Read what is available on marxists.org

Existentialism Is a Humanism - Jean-Paul Sartre, Arlette Elkaim-Sartre, Annie Cohen-Solal, Carol Macomber

Eh... I'm torn.

 

On the one hand, this is a very good reminder that if we want to use any sort of philosophical theory, we must first:

 

a/ Find the people and period that are of interest to us, and

 

b/ Find out exactly what they meant when they said "I am so-and-so."

 

Sad truth is that meaning tends to get diluted with every reading and citation.
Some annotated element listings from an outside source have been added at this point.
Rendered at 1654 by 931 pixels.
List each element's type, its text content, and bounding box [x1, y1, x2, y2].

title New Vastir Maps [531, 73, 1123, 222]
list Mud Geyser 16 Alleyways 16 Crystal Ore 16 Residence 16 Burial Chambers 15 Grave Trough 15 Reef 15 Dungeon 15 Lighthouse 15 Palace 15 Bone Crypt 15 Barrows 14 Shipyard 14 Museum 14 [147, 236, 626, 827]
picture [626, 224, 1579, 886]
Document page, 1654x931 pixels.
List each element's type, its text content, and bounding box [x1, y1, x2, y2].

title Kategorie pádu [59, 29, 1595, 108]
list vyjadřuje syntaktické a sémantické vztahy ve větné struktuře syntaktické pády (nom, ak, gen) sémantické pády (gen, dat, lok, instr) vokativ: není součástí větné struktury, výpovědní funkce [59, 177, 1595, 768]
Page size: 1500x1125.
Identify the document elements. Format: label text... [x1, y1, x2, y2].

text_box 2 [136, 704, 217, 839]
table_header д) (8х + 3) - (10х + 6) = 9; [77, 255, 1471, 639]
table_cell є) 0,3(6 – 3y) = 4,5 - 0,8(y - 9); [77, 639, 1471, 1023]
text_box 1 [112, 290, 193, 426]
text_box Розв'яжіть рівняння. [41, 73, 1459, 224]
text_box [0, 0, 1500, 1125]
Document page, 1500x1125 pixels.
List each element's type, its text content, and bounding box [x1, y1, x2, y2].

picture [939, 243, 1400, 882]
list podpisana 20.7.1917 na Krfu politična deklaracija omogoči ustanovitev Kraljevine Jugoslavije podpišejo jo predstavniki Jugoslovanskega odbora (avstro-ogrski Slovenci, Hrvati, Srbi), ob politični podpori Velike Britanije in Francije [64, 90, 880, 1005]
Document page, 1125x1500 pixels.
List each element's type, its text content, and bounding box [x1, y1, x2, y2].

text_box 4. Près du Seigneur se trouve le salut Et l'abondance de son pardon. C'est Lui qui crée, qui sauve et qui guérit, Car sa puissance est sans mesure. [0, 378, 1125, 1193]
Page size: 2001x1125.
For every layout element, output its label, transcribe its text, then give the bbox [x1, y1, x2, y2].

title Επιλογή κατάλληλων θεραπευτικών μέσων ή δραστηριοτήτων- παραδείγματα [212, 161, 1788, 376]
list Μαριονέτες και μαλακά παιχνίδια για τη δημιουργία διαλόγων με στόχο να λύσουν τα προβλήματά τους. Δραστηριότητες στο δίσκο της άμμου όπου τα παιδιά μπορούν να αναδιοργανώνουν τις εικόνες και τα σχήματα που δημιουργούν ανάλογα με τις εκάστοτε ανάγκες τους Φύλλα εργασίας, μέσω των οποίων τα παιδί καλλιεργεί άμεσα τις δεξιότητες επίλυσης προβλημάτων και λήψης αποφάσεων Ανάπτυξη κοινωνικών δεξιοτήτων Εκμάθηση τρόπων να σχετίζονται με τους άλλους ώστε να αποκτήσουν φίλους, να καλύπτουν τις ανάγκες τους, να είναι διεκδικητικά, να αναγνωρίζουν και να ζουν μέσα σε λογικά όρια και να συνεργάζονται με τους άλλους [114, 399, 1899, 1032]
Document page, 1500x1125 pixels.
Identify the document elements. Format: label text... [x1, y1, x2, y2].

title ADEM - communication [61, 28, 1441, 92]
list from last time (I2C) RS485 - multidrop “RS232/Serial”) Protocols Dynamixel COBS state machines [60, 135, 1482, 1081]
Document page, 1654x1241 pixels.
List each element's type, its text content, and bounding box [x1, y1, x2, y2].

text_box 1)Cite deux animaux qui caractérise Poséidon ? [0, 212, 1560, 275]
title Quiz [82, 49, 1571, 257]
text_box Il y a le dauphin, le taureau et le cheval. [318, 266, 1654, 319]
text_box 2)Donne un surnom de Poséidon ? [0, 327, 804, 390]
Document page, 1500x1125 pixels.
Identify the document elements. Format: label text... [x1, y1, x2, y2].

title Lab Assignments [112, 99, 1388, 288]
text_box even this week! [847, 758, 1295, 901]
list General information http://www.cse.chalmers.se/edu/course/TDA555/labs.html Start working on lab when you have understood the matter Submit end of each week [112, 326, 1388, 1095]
Sometimes quotes are taken out of context and you can never be sure what that person meant unless you read their own words. (Sartre would also argue that it's not the intent that matters, but how it comes across, which is both objective and subjective.)

 

Sartre's text is an interesting place to go if one has to discuss existentialism in the French context, but it's dense and inaccessible. Reading through an abstract was a chore.

 

But this is also a very self-serving text, first with Sartre calling out specific critiques leveled at existentialism by this or that movement (as if Communists are a hive mind), and then him nursing his white guilt while yammering away how Europeans can totes understand the struggle of Chinese folk, if they put their minds to it. (Of course they can, but I don't like the way Sartre says it.)